__ACTIVITY__. Reproduce the text of the material below word for word, leaving out the pictures.

__RECORDS FOR PROCESSING__.
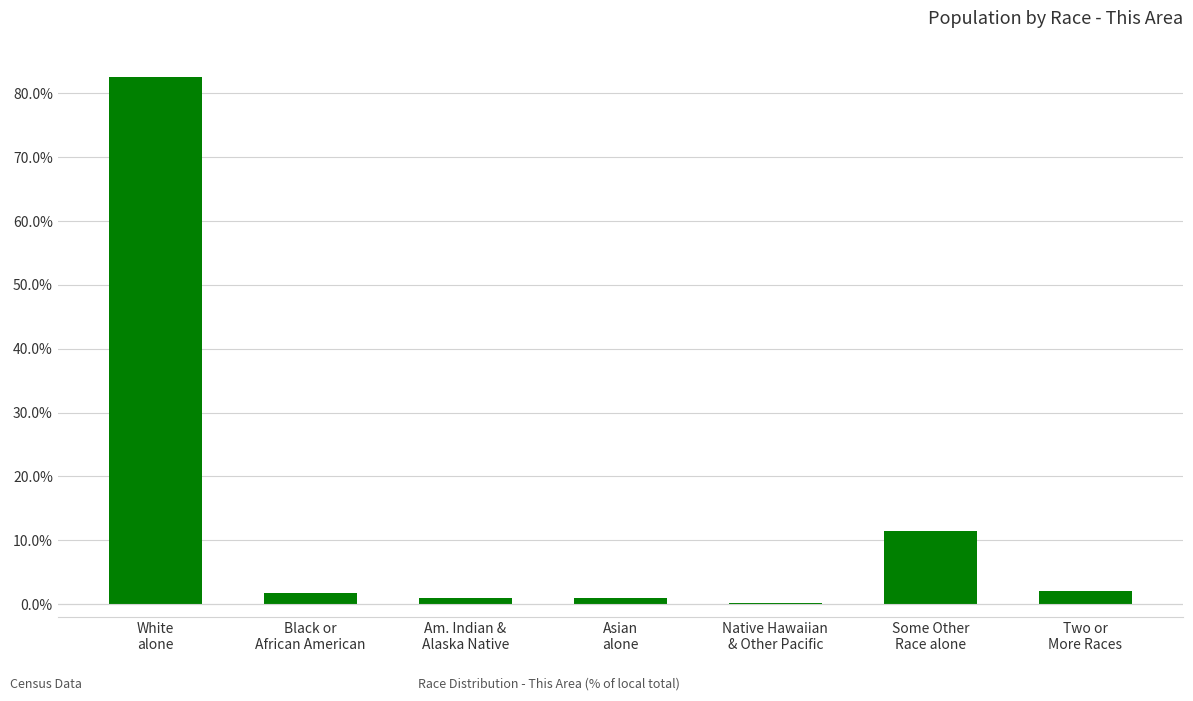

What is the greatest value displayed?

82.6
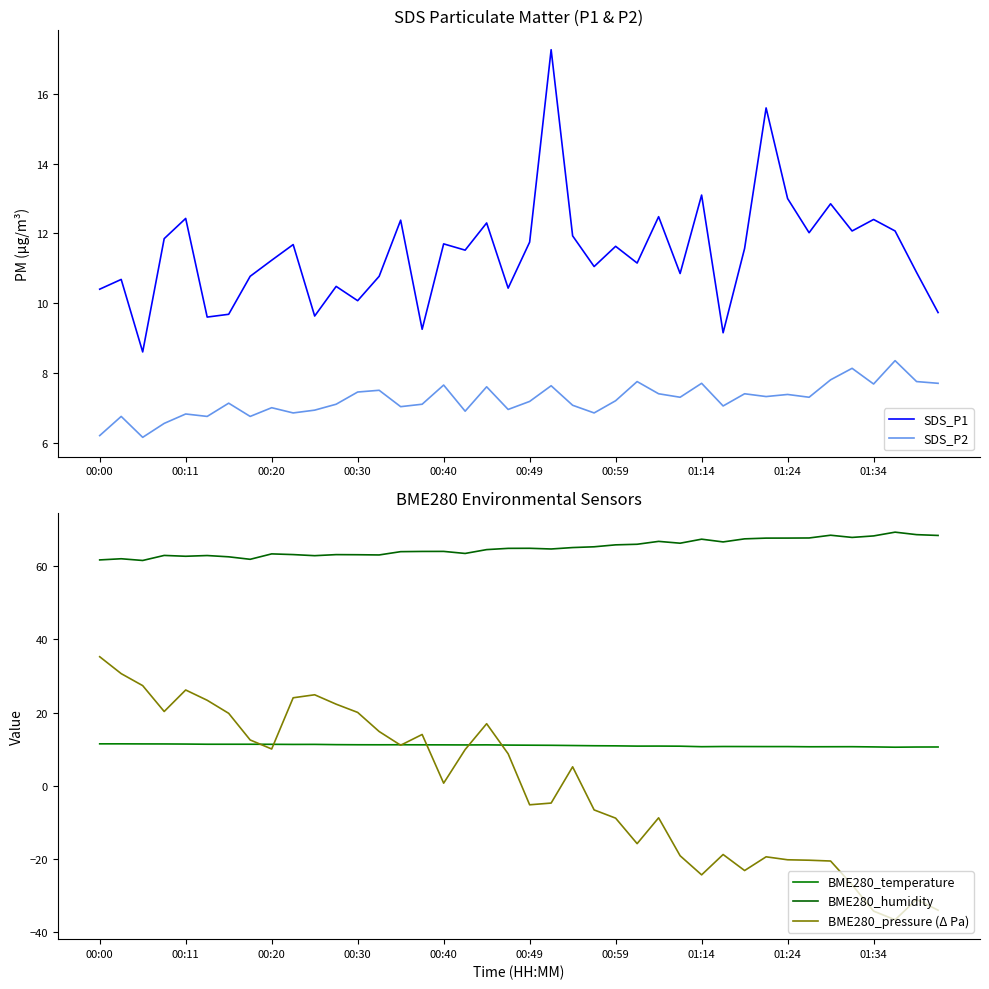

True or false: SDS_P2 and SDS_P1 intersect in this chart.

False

__TASK RESULT__.
What is the greatest value displayed?

82.6

True or false: SDS_P2 and SDS_P1 intersect in this chart.

False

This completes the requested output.